| WHAT THIS TASK INVOLVES |
Report each line in the records below that contains the string "speedometer", matching case exactly.

| Stored data entries |
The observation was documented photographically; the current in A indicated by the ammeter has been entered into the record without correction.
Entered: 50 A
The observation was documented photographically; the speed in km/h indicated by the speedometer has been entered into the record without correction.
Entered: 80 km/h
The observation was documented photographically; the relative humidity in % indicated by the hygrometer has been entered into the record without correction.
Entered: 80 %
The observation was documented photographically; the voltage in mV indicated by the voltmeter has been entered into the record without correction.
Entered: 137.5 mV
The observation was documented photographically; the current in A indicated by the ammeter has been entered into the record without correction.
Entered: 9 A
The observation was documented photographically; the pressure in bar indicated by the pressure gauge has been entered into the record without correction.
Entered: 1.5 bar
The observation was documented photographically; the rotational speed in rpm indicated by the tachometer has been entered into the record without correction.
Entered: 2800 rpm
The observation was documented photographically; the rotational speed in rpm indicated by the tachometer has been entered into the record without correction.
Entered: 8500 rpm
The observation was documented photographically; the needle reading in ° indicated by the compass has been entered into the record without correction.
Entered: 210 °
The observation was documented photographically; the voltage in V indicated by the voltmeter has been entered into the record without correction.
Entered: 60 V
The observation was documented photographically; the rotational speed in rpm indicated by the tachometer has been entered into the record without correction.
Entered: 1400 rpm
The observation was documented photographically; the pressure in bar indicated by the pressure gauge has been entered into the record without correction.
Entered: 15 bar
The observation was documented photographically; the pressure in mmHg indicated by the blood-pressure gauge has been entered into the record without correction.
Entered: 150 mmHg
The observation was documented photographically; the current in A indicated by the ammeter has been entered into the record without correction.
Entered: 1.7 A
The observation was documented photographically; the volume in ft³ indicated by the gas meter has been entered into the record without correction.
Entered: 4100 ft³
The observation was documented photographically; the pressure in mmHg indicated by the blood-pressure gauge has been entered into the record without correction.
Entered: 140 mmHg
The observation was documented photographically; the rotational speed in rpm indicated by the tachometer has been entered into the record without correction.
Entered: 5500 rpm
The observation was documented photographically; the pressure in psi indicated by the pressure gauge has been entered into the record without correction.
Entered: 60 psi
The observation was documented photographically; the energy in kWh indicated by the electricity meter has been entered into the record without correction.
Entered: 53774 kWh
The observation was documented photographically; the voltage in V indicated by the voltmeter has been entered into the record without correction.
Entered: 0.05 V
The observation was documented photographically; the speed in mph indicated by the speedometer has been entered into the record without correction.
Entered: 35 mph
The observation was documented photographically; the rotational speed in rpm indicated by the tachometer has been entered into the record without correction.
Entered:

| PROBLEM SOLUTION |
The observation was documented photographically; the speed in km/h indicated by the speedometer has been entered into the record without correction.
The observation was documented photographically; the speed in mph indicated by the speedometer has been entered into the record without correction.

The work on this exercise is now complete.